Every station requires someone to man it, which means your crew has to coordinate. You can't do everything at once. Someone has to steer. Someone has to shoot. Someone has to watch behind you. If your team is disorganized, it shows. If your team is clicking, ship fights feel incredible.


No Pay-to-Win

We should say this clearly: Golden Tides is free-to-play, and our monetization is cosmetic-only.

Skins. Emotes. Banners. Ship customizations. That kind of stuff. Nothing you can buy gives you an advantage in a match. No heroes locked behind paywalls. No items that make you stronger. We think competitive games should be fair, and we're not budging on that.


Who Is This For?

If you've played MOBAs and you're looking for something that actually feels new, we think Golden Tides is worth your time.

If you've bounced off MOBAs in the past because they felt too rigid or too intimidating, we're trying to make something more approachable without losing the depth that makes the genre great.
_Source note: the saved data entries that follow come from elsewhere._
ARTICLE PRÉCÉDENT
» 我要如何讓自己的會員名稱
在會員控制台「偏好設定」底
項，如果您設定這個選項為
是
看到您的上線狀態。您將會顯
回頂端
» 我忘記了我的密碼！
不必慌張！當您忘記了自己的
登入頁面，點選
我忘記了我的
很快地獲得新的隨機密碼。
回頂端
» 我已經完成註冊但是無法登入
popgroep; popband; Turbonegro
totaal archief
If you like pirates, ship combat, treasure hunting, and games you can play with your friends in 20-25 minute sessions, this is exactly what we're building.

And if you're just curious, stick around. We're posting dev updates, we'll have playtests coming back in 2026, and there's a Discord where you can hang out with us and the rest of the community.


That's Golden Tides.


Thanks for reading. We're just getting started.